─── Supplied data ───

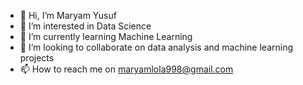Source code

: - 👋 Hi, I’m Maryam Yusuf
- 👀 I’m interested in Data Science
- 🌱 I’m currently learning Machine Learning
- 💞️ I’m looking to collaborate on data analysis and machine learning projects
- 📫 How to reach me on maryamlola998@gmail.com

<!---
mayrealyam/mayrealyam is a ✨ special ✨ repository because its `README.md` (this file) appears on your GitHub profile.
You can click the Preview link to take a look at your changes.
--->
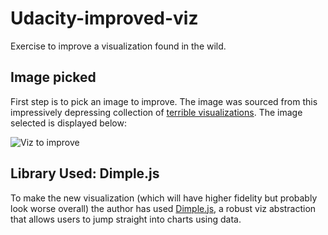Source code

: # Udacity-improved-viz
Exercise to improve a visualization found in the wild.

## Image picked
First step is to pick an image to improve. The image was sourced from this impressively depressing collection of [terrible visualizations](). The image selected is displayed below: 

![Viz to improve](/images/viz.jpg)

## Library Used: Dimple.js
To make the new visualization (which will have higher fidelity but probably look worse overall) the author has used [Dimple.js](), a robust viz abstraction that allows users to jump straight into charts using data.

───

» **Job item**: From the records given above, copy all lines containing "your".

» **Exercise answer**:
mayrealyam/mayrealyam is a ✨ special ✨ repository because its `README.md` (this file) appears on your GitHub profile.
You can click the Preview link to take a look at your changes.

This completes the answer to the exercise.